Students are better advised to work on their budget with a semester model. Using this, you calculate how much you receive from your parent or guardian during a semester.
It will be very nice you also add up the one you make from your job if you have one as a student. Divide it by how long the semester lasts and get a virtual sense of what you can spend each month.
Check out 7 Practical Tips On How to Pay Off Your Student Loans very fast
Expenses To Expect As A College Student
In order to track your spending, it is pertinent to examine which expenses your parents take care of and take off your monthly expenses. There are fixed and variable expenses a student may account for. They are listed below:
- Fixed Expenses: Utility, books, housing, and transportation.
- Variable Expenses: Health, clothing, laundry, eating out, groceries, and entertainment
Some of the aforementioned expenses are most likely unavoidable, while the entertainment and eating out in the variable section is the case of wants over needs.
Striking a balance between needs and wants avails you the opportunity to have a happy time without having to go overboard with your college student budget template.
There are other significant ways to have fun with friends. Enter all these in a spreadsheet and make sure to stay true to it.
Tips For Saving Money In School
There are a lot of ways you cut costs and still save a lot more asides from penning down your budget. Remember what I said about striking a balance? Hence, the tips below.
- Stay under your parents’ insurance: Due to the enactment of the Affordable Care Act, college students are covered by their parents or guardians’ insurance plans till the age of 26. This can go a long way to giving you prescriptions with discounts or no-cost visits at the doctors’
- Be prudent at the grocery store: Truer words have never been said about not going to the grocery store while hungry. Therefore, try to buy things that are most needed, and don’t forget to check the clearance bins.
- Sell things you don’t need: You can sell your old textbooks on recommended sites and websites to make a profit.
- Keep receipts and review your debit and/or credit card statements.
- Resist the urge to spend money whenever possible: If you’re an addicted to ordering things online, you might get a site blocker. Also, while going out with friends, you can go with you a stipulated amount rather than having your credit card on you. This aids you in tracking your spending while maintaining your college student budget.

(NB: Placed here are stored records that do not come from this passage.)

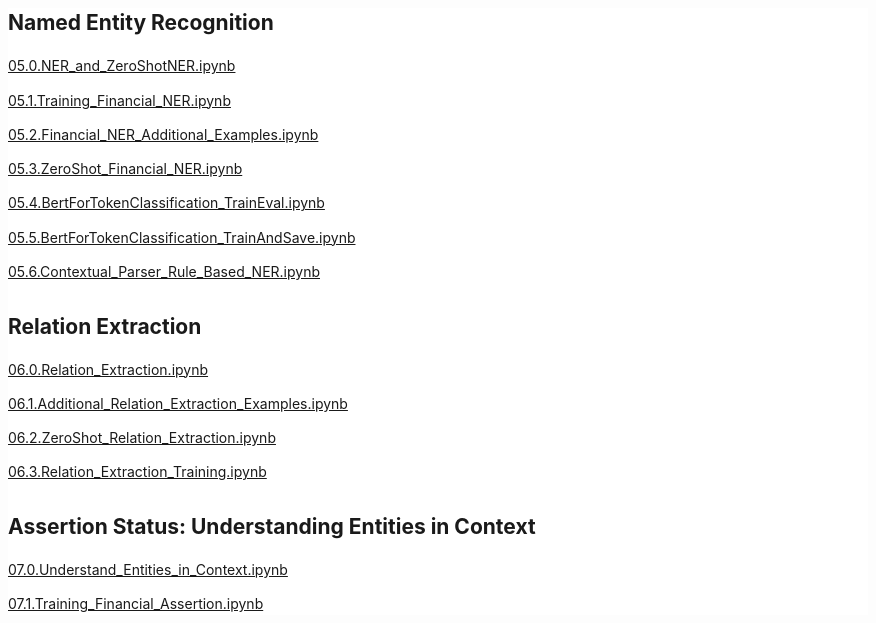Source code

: ## Named Entity Recognition

[05.0.NER_and_ZeroShotNER.ipynb](https://colab.research.google.com/github/JohnSnowLabs/spark-nlp-workshop/blob/master/tutorials/Certification_Trainings_JSL/Finance/05.0.NER_and_ZeroShotNER.ipynb)

[05.1.Training_Financial_NER.ipynb](https://colab.research.google.com/github/JohnSnowLabs/spark-nlp-workshop/blob/master/tutorials/Certification_Trainings_JSL/Finance/05.1.Training_Financial_NER.ipynb)

[05.2.Financial_NER_Additional_Examples.ipynb](https://colab.research.google.com/github/JohnSnowLabs/spark-nlp-workshop/blob/master/tutorials/Certification_Trainings_JSL/Finance/05.2.Financial_NER_Additional_Examples.ipynb)

[05.3.ZeroShot_Financial_NER.ipynb](https://colab.research.google.com/github/JohnSnowLabs/spark-nlp-workshop/blob/master/tutorials/Certification_Trainings_JSL/Finance/05.3.ZeroShot_Financial_NER.ipynb)

[05.4.BertForTokenClassification_TrainEval.ipynb](https://colab.research.google.com/github/JohnSnowLabs/spark-nlp-workshop/blob/master/tutorials/Certification_Trainings_JSL/Finance/05.4.BertForTokenClassification_TrainEval.ipynb)

[05.5.BertForTokenClassification_TrainAndSave.ipynb](https://colab.research.google.com/github/JohnSnowLabs/spark-nlp-workshop/blob/master/tutorials/Certification_Trainings_JSL/Finance/05.5.BertForTokenClassification_TrainAndSave.ipynb)

[05.6.Contextual_Parser_Rule_Based_NER.ipynb](https://colab.research.google.com/github/JohnSnowLabs/spark-nlp-workshop/blob/master/tutorials/Certification_Trainings_JSL/Finance/05.6.Contextual_Parser_Rule_Based_NER.ipynb)

## Relation Extraction

[06.0.Relation_Extraction.ipynb](https://colab.research.google.com/github/JohnSnowLabs/spark-nlp-workshop/blob/master/tutorials/Certification_Trainings_JSL/Finance/06.0.Relation_Extraction.ipynb)

[06.1.Additional_Relation_Extraction_Examples.ipynb](https://colab.research.google.com/github/JohnSnowLabs/spark-nlp-workshop/blob/master/tutorials/Certification_Trainings_JSL/Finance/06.1.Additional_Relation_Extraction_Examples.ipynb)

[06.2.ZeroShot_Relation_Extraction.ipynb](https://colab.research.google.com/github/JohnSnowLabs/spark-nlp-workshop/blob/master/tutorials/Certification_Trainings_JSL/Finance/06.2.ZeroShot_Relation_Extraction.ipynb)

[06.3.Relation_Extraction_Training.ipynb](https://colab.research.google.com/github/JohnSnowLabs/spark-nlp-workshop/blob/master/tutorials/Certification_Trainings_JSL/Finance/06.3.Relation_Extraction_Training.ipynb)

## Assertion Status: Understanding Entities in Context

[07.0.Understand_Entities_in_Context.ipynb](https://colab.research.google.com/github/JohnSnowLabs/spark-nlp-workshop/blob/master/tutorials/Certification_Trainings_JSL/Finance/07.0.Understand_Entities_in_Context.ipynb)

[07.1.Training_Financial_Assertion.ipynb](https://colab.research.google.com/github/JohnSnowLabs/spark-nlp-workshop/blob/master/tutorials/Certification_Trainings_JSL/Finance/07.1.Training_Financial_Assertion.ipynb)
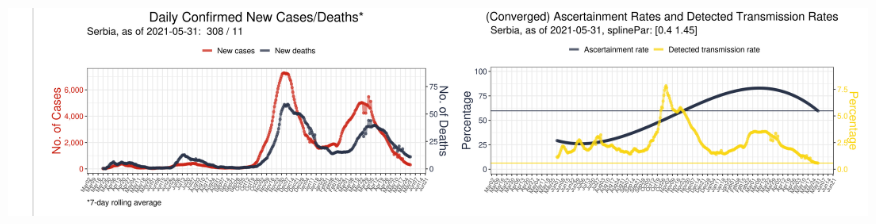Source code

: > <img src="/output/countries_current/Serbia_newCases7d.png" width="49.5%"/> <img src="/output/countries_current/Serbia_cnvd_AscertainmentRate.png" width="49.5%"/>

Use A Simple College Student Budget Template
There are a good number of budgeting applications that keep it simple still. Most of which are free to use online or on your phone. Also, they give you a visual analysis of your spending habits. You can check these out: Toshl, Goodbudget, and Daily Budger Original.

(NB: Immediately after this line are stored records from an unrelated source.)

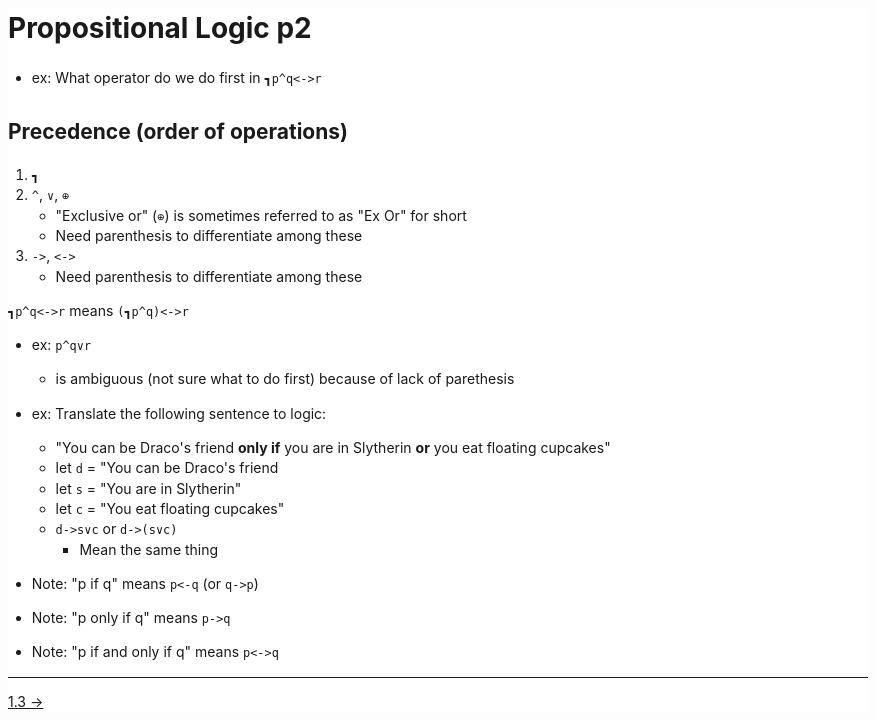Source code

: # Propositional Logic p2

- ex: What operator do we do first in `┓p^q<->r`

## Precedence (order of operations)

1. `┓`
2. `^`, `∨`, `⊕`
	- "Exclusive or" (`⊕`) is sometimes referred to as "Ex Or" for short
	- Need parenthesis to differentiate among these
3. `->`, `<->`
	- Need parenthesis to differentiate among these
	
`┓p^q<->r` means `(┓p^q)<->r`

- ex: `p^q∨r`
	- is ambiguous (not sure what to do first) because of lack of parethesis

- ex: Translate the following sentence to logic:
	- "You can be Draco's friend **only if** you are in Slytherin **or** you eat floating cupcakes"
	- let `d` = "You can be Draco's friend
	- let `s` = "You are in Slytherin"
	- let `c` = "You eat floating cupcakes"
	- `d->s∨c` or `d->(s∨c)`
		- Mean the same thing

- Note: "p if q" means `p<-q` (or `q->p`)
- Note: "p only if q" means `p->q`
- Note: "p if and only if q" means `p<->q`

---

[1.3 ->](1.3.md)
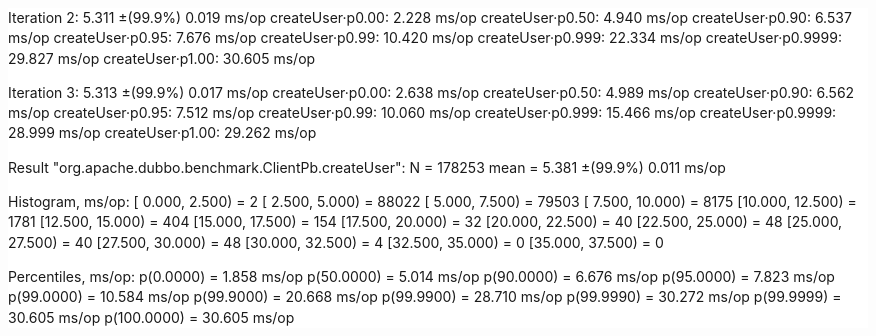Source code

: Iteration   2: 5.311 ±(99.9%) 0.019 ms/op
                 createUser·p0.00:   2.228 ms/op
                 createUser·p0.50:   4.940 ms/op
                 createUser·p0.90:   6.537 ms/op
                 createUser·p0.95:   7.676 ms/op
                 createUser·p0.99:   10.420 ms/op
                 createUser·p0.999:  22.334 ms/op
                 createUser·p0.9999: 29.827 ms/op
                 createUser·p1.00:   30.605 ms/op

Iteration   3: 5.313 ±(99.9%) 0.017 ms/op
                 createUser·p0.00:   2.638 ms/op
                 createUser·p0.50:   4.989 ms/op
                 createUser·p0.90:   6.562 ms/op
                 createUser·p0.95:   7.512 ms/op
                 createUser·p0.99:   10.060 ms/op
                 createUser·p0.999:  15.466 ms/op
                 createUser·p0.9999: 28.999 ms/op
                 createUser·p1.00:   29.262 ms/op



Result "org.apache.dubbo.benchmark.ClientPb.createUser":
  N = 178253
  mean =      5.381 ±(99.9%) 0.011 ms/op

  Histogram, ms/op:
    [ 0.000,  2.500) = 2 
    [ 2.500,  5.000) = 88022 
    [ 5.000,  7.500) = 79503 
    [ 7.500, 10.000) = 8175 
    [10.000, 12.500) = 1781 
    [12.500, 15.000) = 404 
    [15.000, 17.500) = 154 
    [17.500, 20.000) = 32 
    [20.000, 22.500) = 40 
    [22.500, 25.000) = 48 
    [25.000, 27.500) = 40 
    [27.500, 30.000) = 48 
    [30.000, 32.500) = 4 
    [32.500, 35.000) = 0 
    [35.000, 37.500) = 0 

  Percentiles, ms/op:
      p(0.0000) =      1.858 ms/op
     p(50.0000) =      5.014 ms/op
     p(90.0000) =      6.676 ms/op
     p(95.0000) =      7.823 ms/op
     p(99.0000) =     10.584 ms/op
     p(99.9000) =     20.668 ms/op
     p(99.9900) =     28.710 ms/op
     p(99.9990) =     30.272 ms/op
     p(99.9999) =     30.605 ms/op
    p(100.0000) =     30.605 ms/op
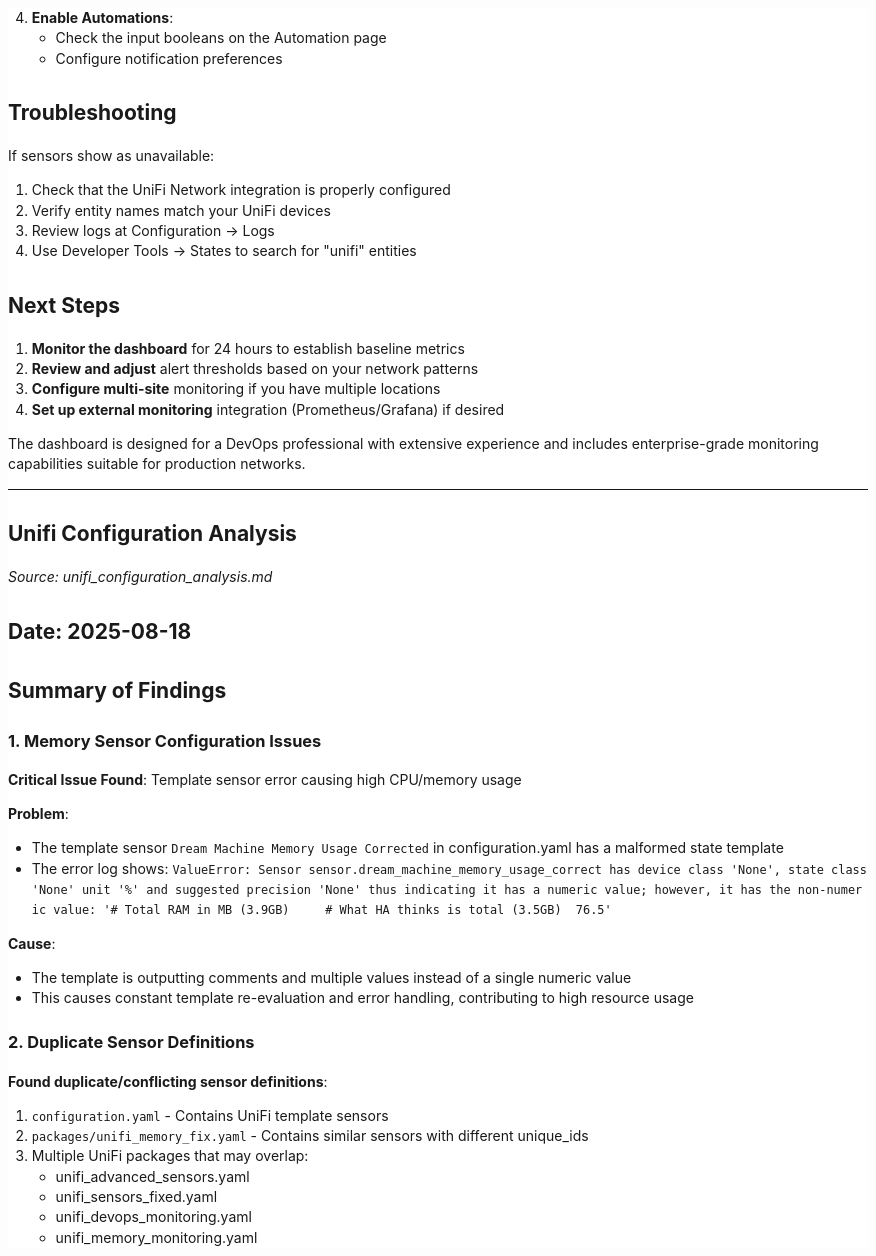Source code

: 4. **Enable Automations**:
   - Check the input booleans on the Automation page
   - Configure notification preferences

## Troubleshooting

If sensors show as unavailable:
1. Check that the UniFi Network integration is properly configured
2. Verify entity names match your UniFi devices
3. Review logs at Configuration → Logs
4. Use Developer Tools → States to search for "unifi" entities

## Next Steps

1. **Monitor the dashboard** for 24 hours to establish baseline metrics
2. **Review and adjust** alert thresholds based on your network patterns
3. **Configure multi-site** monitoring if you have multiple locations
4. **Set up external monitoring** integration (Prometheus/Grafana) if desired

The dashboard is designed for a DevOps professional with extensive experience and includes enterprise-grade monitoring capabilities suitable for production networks.

---

## Unifi Configuration Analysis
*Source: unifi_configuration_analysis.md*

## Date: 2025-08-18

## Summary of Findings

### 1. Memory Sensor Configuration Issues

**Critical Issue Found**: Template sensor error causing high CPU/memory usage

**Problem**: 
- The template sensor `Dream Machine Memory Usage Corrected` in configuration.yaml has a malformed state template
- The error log shows: `ValueError: Sensor sensor.dream_machine_memory_usage_correct has device class 'None', state class 'None' unit '%' and suggested precision 'None' thus indicating it has a numeric value; however, it has the non-numeric value: '# Total RAM in MB (3.9GB)     # What HA thinks is total (3.5GB)  76.5'`

**Cause**: 
- The template is outputting comments and multiple values instead of a single numeric value
- This causes constant template re-evaluation and error handling, contributing to high resource usage

### 2. Duplicate Sensor Definitions

**Found duplicate/conflicting sensor definitions**:
1. `configuration.yaml` - Contains UniFi template sensors
2. `packages/unifi_memory_fix.yaml` - Contains similar sensors with different unique_ids
3. Multiple UniFi packages that may overlap:
   - unifi_advanced_sensors.yaml
   - unifi_sensors_fixed.yaml
   - unifi_devops_monitoring.yaml
   - unifi_memory_monitoring.yaml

More so, you can walk into your bank to see if they have their app. This can be useful in a way you never imagined especially if you’re far from home. In all of these, creating your budget is the fundamental thing you need to track your spending in school.
Plan For The Future
Maintaining a healthy financial life in school sets you sailing upon graduation. If you work as a college student, set financial goals and create emergency funds bearing in mind loans you might need to clear when you leave school.
If there are no loans to pay off, you can put the money to good use when the job isn’t forthcoming. How about that?
This Will Be Helpful
Conclusion
It may seem challenging at first to learn to track your spending in school with your budget. Once you get used to it, you not only have set up a healthy financial living for yourself, you’ll have yourself to thank for as long as you live.
It takes discipline and consistency to stick to a budget spreadsheet nonetheless.